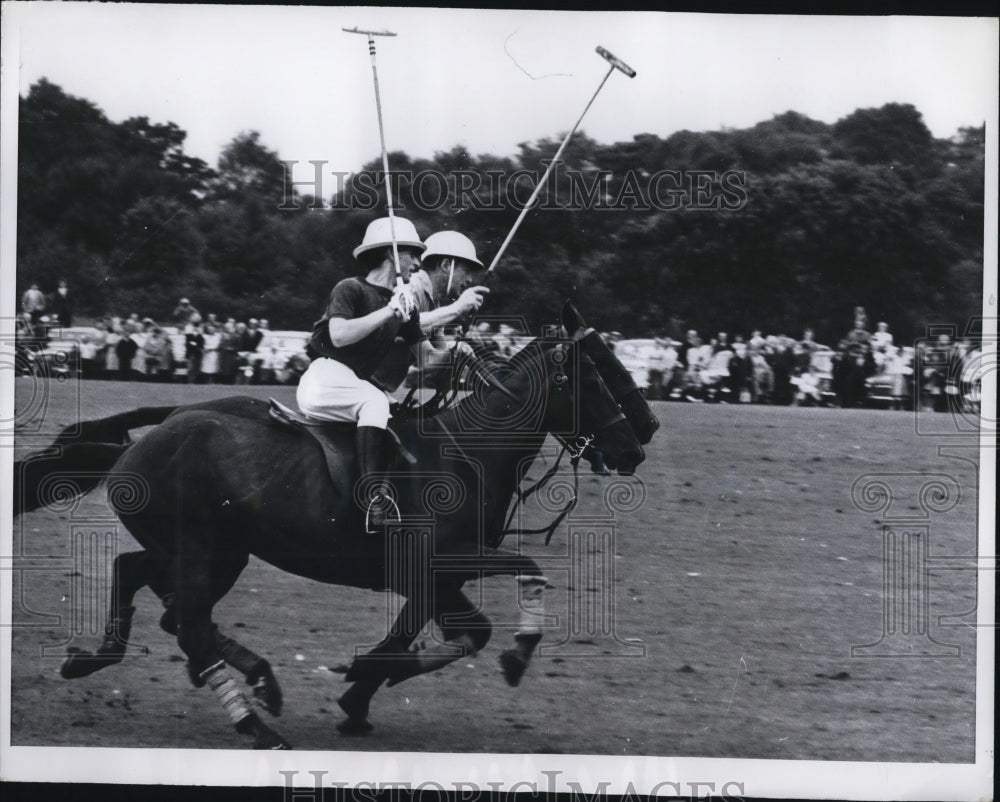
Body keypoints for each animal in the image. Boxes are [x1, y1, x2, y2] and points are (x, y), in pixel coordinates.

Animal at [17, 304, 656, 748]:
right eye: (599, 372)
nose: (640, 440)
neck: (467, 453)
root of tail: (153, 429)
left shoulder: (432, 577)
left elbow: (448, 633)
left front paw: (359, 695)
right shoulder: (436, 561)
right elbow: (520, 573)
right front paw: (516, 654)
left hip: (210, 549)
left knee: (141, 580)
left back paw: (101, 659)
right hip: (202, 549)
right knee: (188, 622)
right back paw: (257, 723)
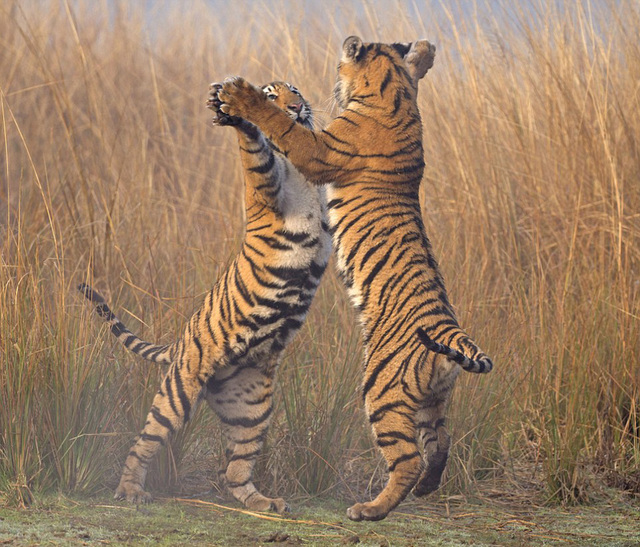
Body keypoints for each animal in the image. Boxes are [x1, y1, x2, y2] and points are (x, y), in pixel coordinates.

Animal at [77, 80, 332, 512]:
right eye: (271, 95)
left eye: (294, 90)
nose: (297, 107)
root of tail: (178, 343)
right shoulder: (267, 189)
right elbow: (256, 152)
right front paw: (236, 112)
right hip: (178, 392)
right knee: (143, 443)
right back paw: (130, 491)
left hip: (252, 407)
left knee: (237, 468)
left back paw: (262, 502)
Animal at [212, 36, 492, 520]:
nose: (309, 97)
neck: (396, 95)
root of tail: (453, 335)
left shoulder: (318, 150)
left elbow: (282, 127)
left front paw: (242, 96)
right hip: (433, 400)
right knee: (441, 444)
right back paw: (426, 489)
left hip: (382, 391)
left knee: (408, 460)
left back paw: (369, 509)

**EXERCISE:** Write the data above out again exactly, every line of it, and exclude the pictures.

**RESPONSE BELOW:**
Body keypoints for each animal in the image. Boxes are [x1, y1, x2, y2] and points are (x, y), in pixel coordinates.

Animal at [17, 304, 656, 748]:
right eye: (599, 372)
nose: (640, 440)
neck: (467, 453)
root of tail: (153, 429)
left shoulder: (432, 577)
left elbow: (448, 633)
left front paw: (359, 695)
right shoulder: (436, 561)
right elbow: (520, 573)
right front paw: (516, 654)
left hip: (210, 549)
left knee: (141, 580)
left back paw: (101, 659)
right hip: (202, 549)
right knee: (188, 622)
right back paw: (257, 723)
Body keypoints for each animal in the image. Boxes are [x1, y1, x2, y2] and points are (x, y), in pixel coordinates.

Animal at [77, 80, 332, 512]:
right eye: (271, 95)
left eye: (294, 90)
nose: (297, 107)
root of tail: (178, 343)
right shoulder: (267, 189)
right elbow: (256, 152)
right front paw: (236, 112)
right hip: (178, 392)
right knee: (143, 443)
right back paw: (130, 491)
left hip: (252, 407)
left knee: (237, 468)
left back paw: (262, 502)
Animal at [212, 36, 492, 520]:
nose: (309, 97)
neck: (396, 95)
root of tail: (453, 335)
left shoulder: (318, 150)
left elbow: (282, 127)
left front paw: (242, 96)
right hip: (433, 400)
right knee: (441, 444)
right back paw: (426, 489)
left hip: (382, 391)
left knee: (408, 460)
left back paw: (369, 509)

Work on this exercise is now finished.